▸ WORK ORDER: For each line of the data below, copy it if it holds the word "down".
··· INFORMATION GIVEN
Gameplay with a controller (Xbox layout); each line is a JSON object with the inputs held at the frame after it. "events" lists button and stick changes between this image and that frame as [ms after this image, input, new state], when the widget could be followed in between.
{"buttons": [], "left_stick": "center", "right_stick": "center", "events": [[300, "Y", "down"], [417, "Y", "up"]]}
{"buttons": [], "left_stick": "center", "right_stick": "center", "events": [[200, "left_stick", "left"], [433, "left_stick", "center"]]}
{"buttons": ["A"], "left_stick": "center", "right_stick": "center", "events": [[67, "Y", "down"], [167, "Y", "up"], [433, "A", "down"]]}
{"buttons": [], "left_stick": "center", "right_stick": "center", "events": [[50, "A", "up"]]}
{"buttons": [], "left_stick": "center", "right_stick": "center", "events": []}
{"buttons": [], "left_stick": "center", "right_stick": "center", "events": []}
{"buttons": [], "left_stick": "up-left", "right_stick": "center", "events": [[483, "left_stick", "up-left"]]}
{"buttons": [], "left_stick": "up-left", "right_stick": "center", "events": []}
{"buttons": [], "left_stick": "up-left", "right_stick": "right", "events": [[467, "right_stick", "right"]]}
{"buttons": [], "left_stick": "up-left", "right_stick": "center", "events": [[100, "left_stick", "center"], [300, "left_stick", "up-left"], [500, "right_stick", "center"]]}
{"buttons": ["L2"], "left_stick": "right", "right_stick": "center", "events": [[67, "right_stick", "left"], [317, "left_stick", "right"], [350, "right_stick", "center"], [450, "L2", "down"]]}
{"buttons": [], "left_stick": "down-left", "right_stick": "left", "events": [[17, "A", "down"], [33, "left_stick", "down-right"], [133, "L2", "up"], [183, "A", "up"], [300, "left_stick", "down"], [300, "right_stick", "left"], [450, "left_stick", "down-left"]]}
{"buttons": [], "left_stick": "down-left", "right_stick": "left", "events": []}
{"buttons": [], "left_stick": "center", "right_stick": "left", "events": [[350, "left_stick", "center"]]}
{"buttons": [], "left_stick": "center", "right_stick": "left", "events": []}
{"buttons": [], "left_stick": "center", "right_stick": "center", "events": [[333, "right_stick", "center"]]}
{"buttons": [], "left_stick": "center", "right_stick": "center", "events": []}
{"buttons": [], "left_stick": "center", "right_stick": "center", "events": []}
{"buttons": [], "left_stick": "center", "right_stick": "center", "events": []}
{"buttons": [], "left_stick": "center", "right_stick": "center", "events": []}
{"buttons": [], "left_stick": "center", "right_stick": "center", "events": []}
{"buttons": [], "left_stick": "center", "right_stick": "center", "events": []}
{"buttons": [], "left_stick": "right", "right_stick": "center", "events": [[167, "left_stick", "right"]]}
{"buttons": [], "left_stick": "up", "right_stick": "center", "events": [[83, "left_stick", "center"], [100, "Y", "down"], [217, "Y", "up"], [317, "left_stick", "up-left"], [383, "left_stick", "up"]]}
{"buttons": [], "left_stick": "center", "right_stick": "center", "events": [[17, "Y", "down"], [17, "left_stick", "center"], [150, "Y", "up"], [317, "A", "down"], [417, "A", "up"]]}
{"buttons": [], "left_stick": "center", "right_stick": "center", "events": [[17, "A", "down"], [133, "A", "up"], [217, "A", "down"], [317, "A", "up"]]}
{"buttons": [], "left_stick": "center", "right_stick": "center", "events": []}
······
▸ TASK RESULT:
{"buttons": [], "left_stick": "center", "right_stick": "center", "events": [[300, "Y", "down"], [417, "Y", "up"]]}
{"buttons": ["A"], "left_stick": "center", "right_stick": "center", "events": [[67, "Y", "down"], [167, "Y", "up"], [433, "A", "down"]]}
{"buttons": ["L2"], "left_stick": "right", "right_stick": "center", "events": [[67, "right_stick", "left"], [317, "left_stick", "right"], [350, "right_stick", "center"], [450, "L2", "down"]]}
{"buttons": [], "left_stick": "down-left", "right_stick": "left", "events": [[17, "A", "down"], [33, "left_stick", "down-right"], [133, "L2", "up"], [183, "A", "up"], [300, "left_stick", "down"], [300, "right_stick", "left"], [450, "left_stick", "down-left"]]}
{"buttons": [], "left_stick": "down-left", "right_stick": "left", "events": []}
{"buttons": [], "left_stick": "up", "right_stick": "center", "events": [[83, "left_stick", "center"], [100, "Y", "down"], [217, "Y", "up"], [317, "left_stick", "up-left"], [383, "left_stick", "up"]]}
{"buttons": [], "left_stick": "center", "right_stick": "center", "events": [[17, "Y", "down"], [17, "left_stick", "center"], [150, "Y", "up"], [317, "A", "down"], [417, "A", "up"]]}
{"buttons": [], "left_stick": "center", "right_stick": "center", "events": [[17, "A", "down"], [133, "A", "up"], [217, "A", "down"], [317, "A", "up"]]}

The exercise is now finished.